[Recorded data]
────

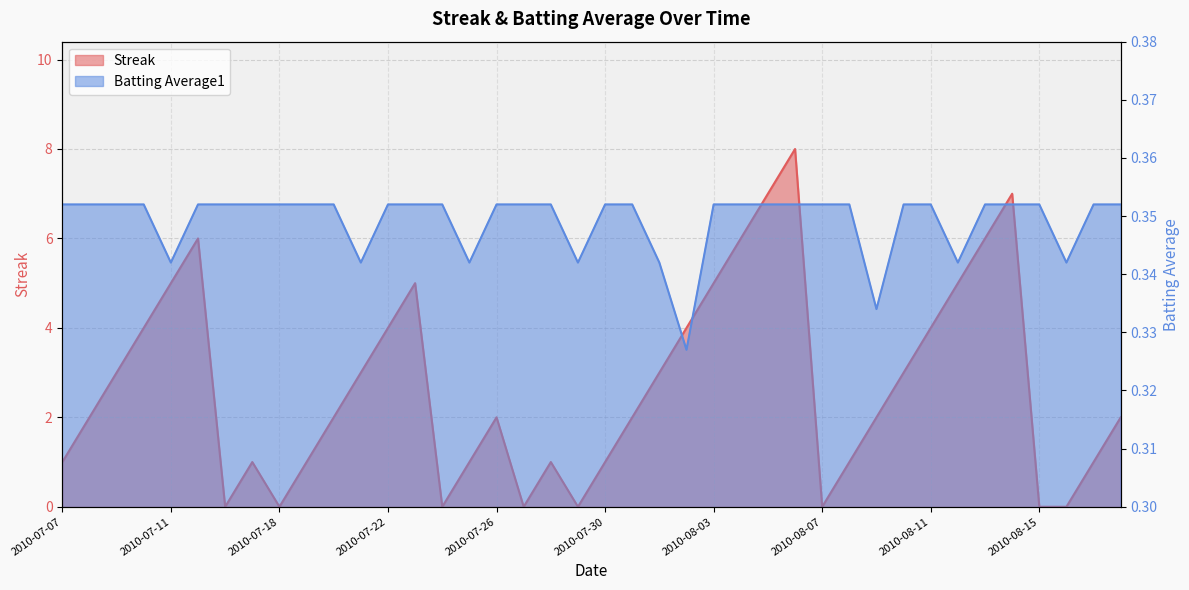

Does the chart display data point markers on the line(s)?

No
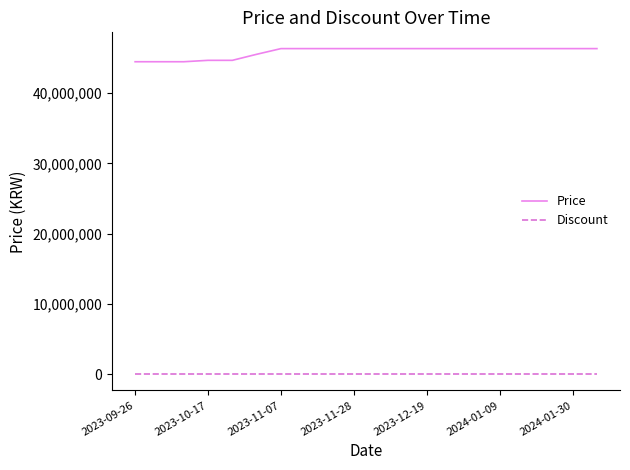

How many series are shown in this chart?

2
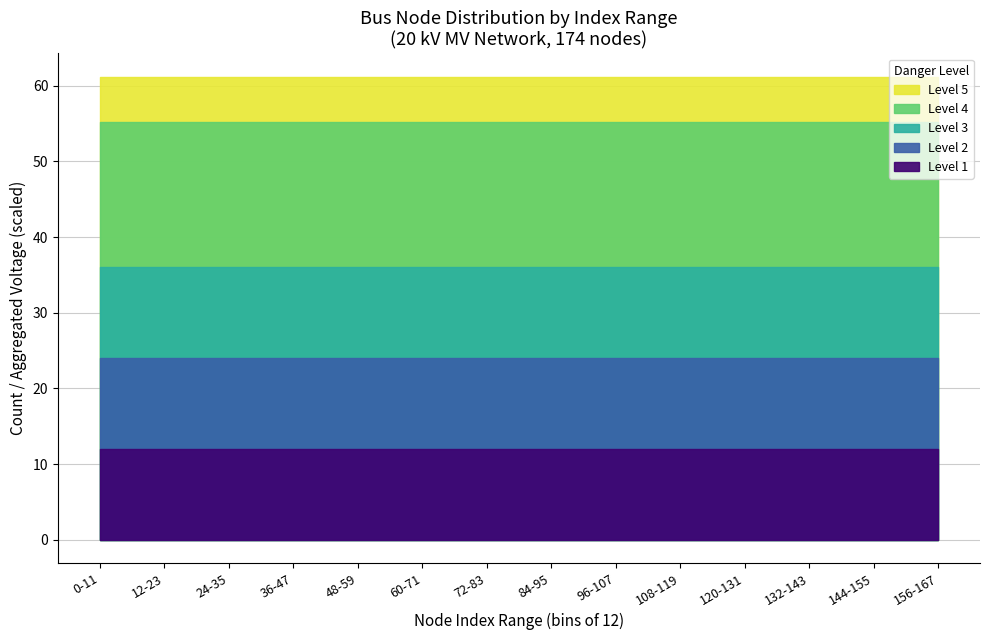

True or false: 20 kV (n-type) and in_service_count cross at least once.

False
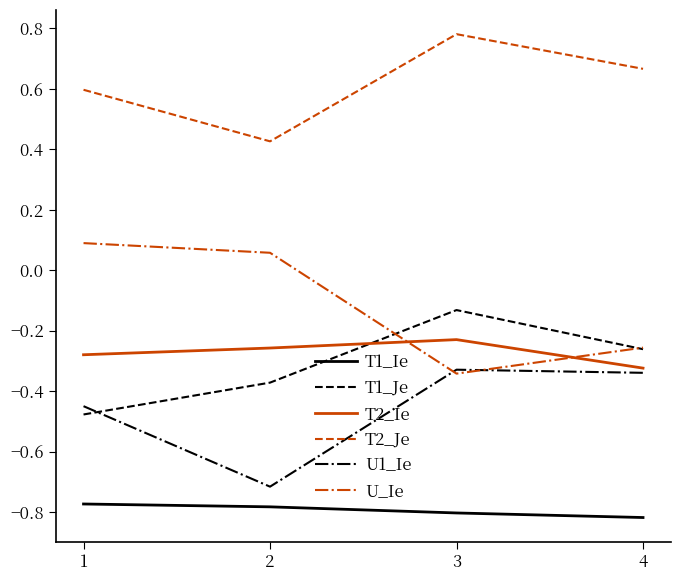

The value of U_Ie at 4 is -0.4. True or false?

False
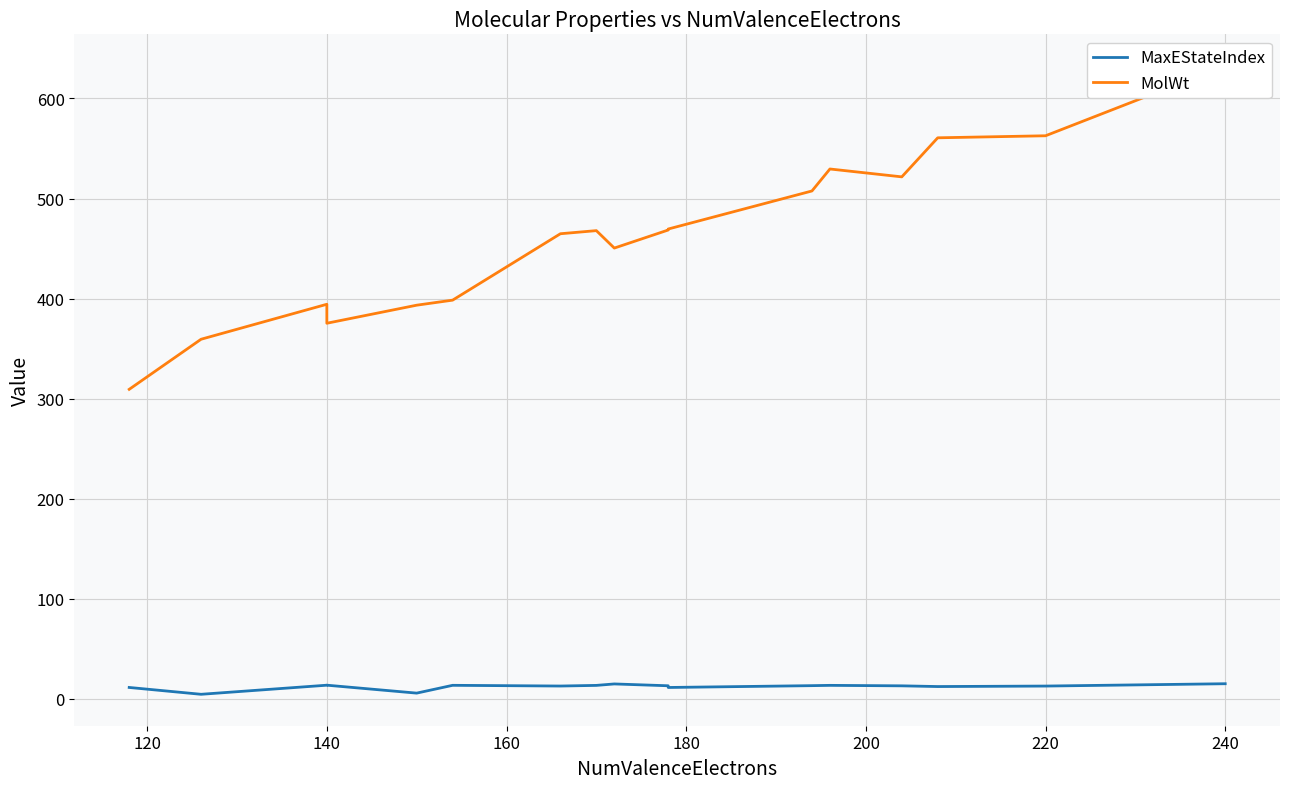

Where is the first local maximum for MolWt?

140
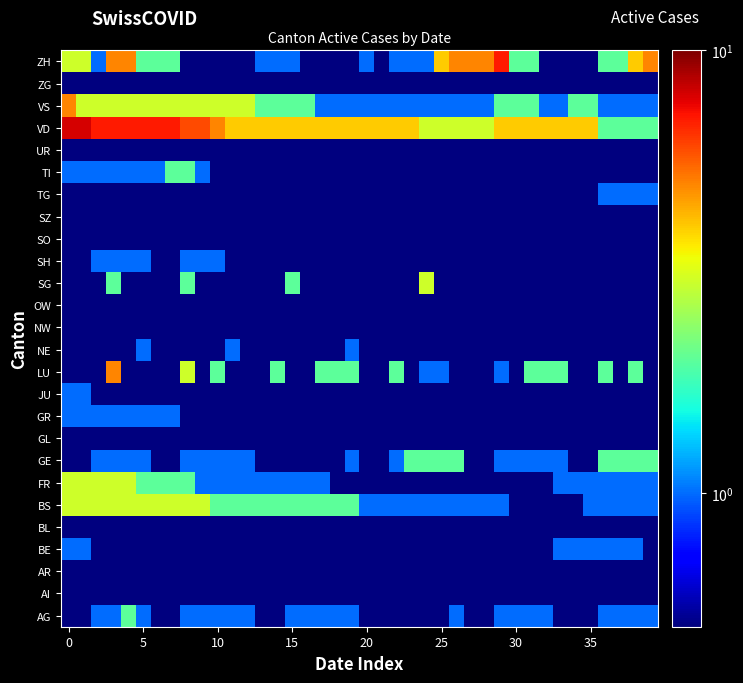

How many data points does each series have?

40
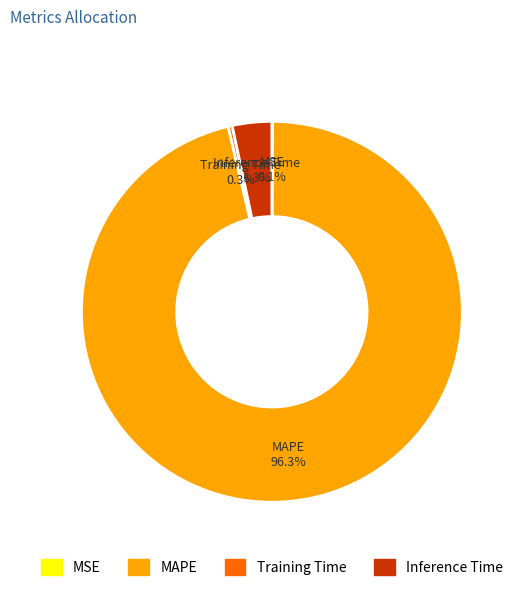

Does Inference Time represent more than half of the total?

No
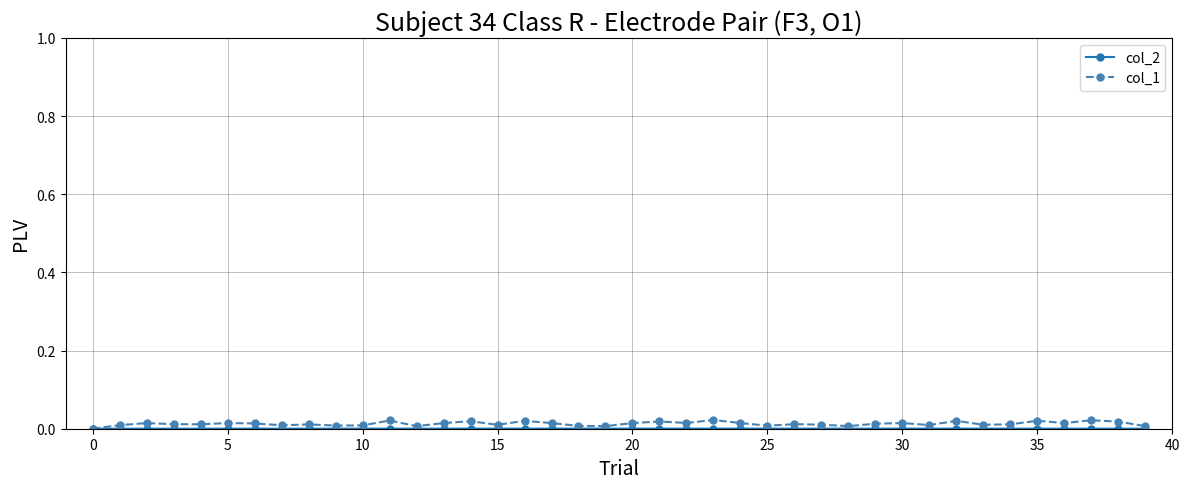

Which series has the largest range (max minus min)?

col_1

────

WHAT YOU HAVE TO DO: Change each "series" in the rows above to "data series", keeping everything else the same. Leave the picture lines out of your copy.

ANSWER SPACE:
Does the chart display data point markers on the line(s)?

No

How many data series are shown in this chart?

2

True or false: 20 kV (n-type) and in_service_count cross at least once.

False

The value of U_Ie at 4 is -0.4. True or false?

False

Where is the first local maximum for MolWt?

140

How many data points does each data series have?

40

Does Inference Time represent more than half of the total?

No

Which data series has the largest range (max minus min)?

col_1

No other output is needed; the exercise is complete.